Static Model Workflow
The model constructed to form a detailed 3D model using Petrel with the aim of performing reservoir simulation. Due to the mature nature of the field, the chances of drilling untapped wells are low. Thus obtaining high-quality zonation detail, borehole images, multi-sand maps, reservoir analogs, and attribute semblance are vitally important to build a new model of high resolution.

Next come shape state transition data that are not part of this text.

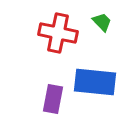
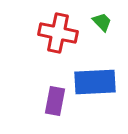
blue rectangle: rotated 9 degrees counterclockwise
purple rectangle: moved 2 px right, 2 px down
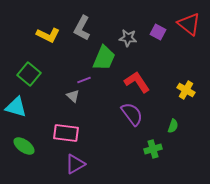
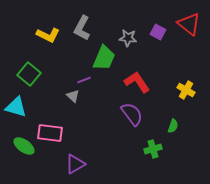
pink rectangle: moved 16 px left
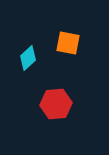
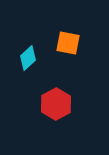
red hexagon: rotated 24 degrees counterclockwise
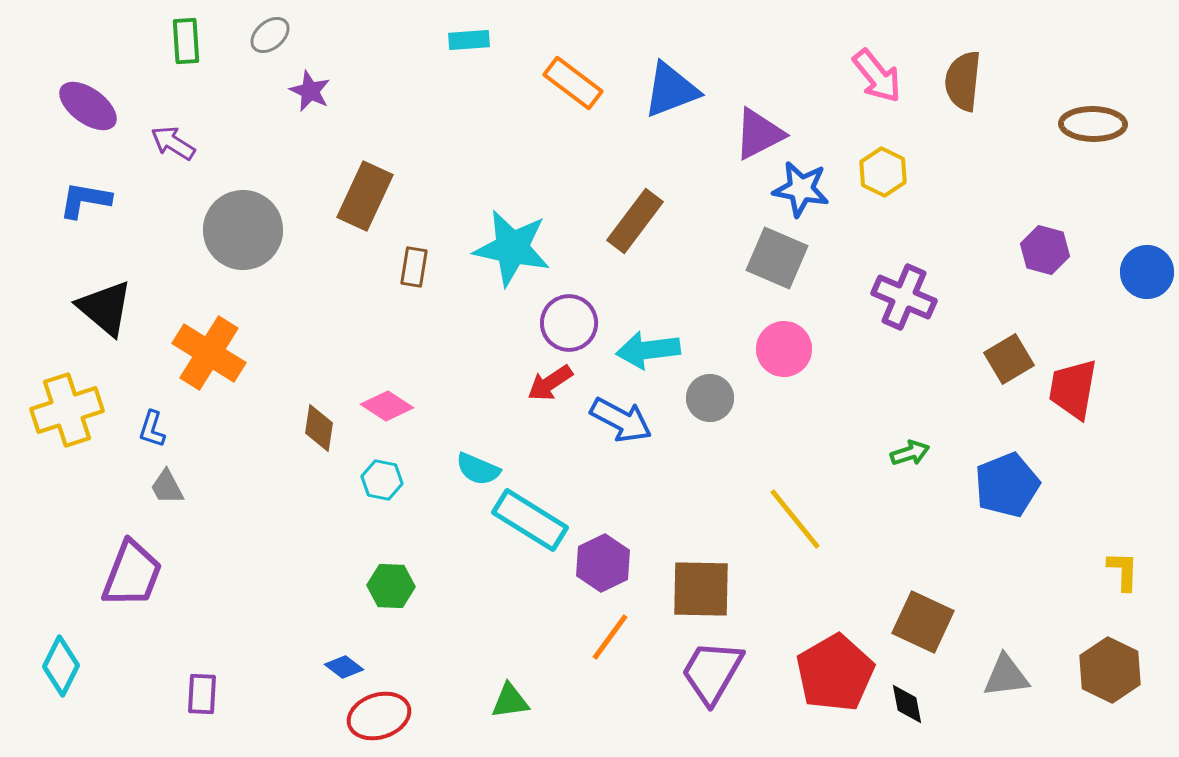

A detailed interpretation of additional seismic markers was completed and followed by extraction of the semblance volume to detect discontinuities and see if there is a relation between these discontinuities and the current situation of Producers/Injectors connectivity. This modeling led to the discovery of additional barriers that inhibit good sweeping from producer to injector, which affects the well position and recovery due to the thin-bedded nature of the reservoir.
In terms of Facies Modelling Resolve, a sedimentological study was carried out on core from three wells to identify genetic units and facies associations. After the identification, the data was used to calibrate the logs and calculate electrofacies and lithofacies. The applied method was proposing to minimize the zones’ resolution for the dense well control in open holes. Also, pressure and performance were used to generate sand maps for facies modeling purposes.
Once the data was collated, data analysis was implemented for quality control in order to find the right balance between input and output and also determining the property modeling. Facies proportion and attribute probability were used for data transformation and modeling of properties. Function windows were used to inspect the property distributions and the correlation between porosity and permeability. Quality was assured by using facies and property models, histograms to check for anomalies, and aided upscaling of the model outputs compared to the raw data.
Once all the data was fully applied and analyzed through the data modeling software, the following conclusions could be drawn:
The Bahariya reservoir in the Neag-1 field showed different sand patches stacked together that were found to be oriented in different directions, which cannot be predicted in the early phases of development.
Furthermore, after evaluating the stresses influence, the data presented a clear understanding of flow patterns and exceptional recovery in naturally fractured blocks when compared to flat unbended blocks in addition to WF pattern design.
When the 3D modeling was completed for the reservoir, it added the huge additional benefit of filling in the gaps for reservoir recovery and rational testing of new development options. This, coupled with successful approaches for geometry prediction, allowed for a far superior understanding of the Bahariya heterogeneous reservoir.
The concluding findings of the study elucidated that recovery benchmarking and assessment is essential for mature fields to optimize reservoir management in the suffering reservoir portion.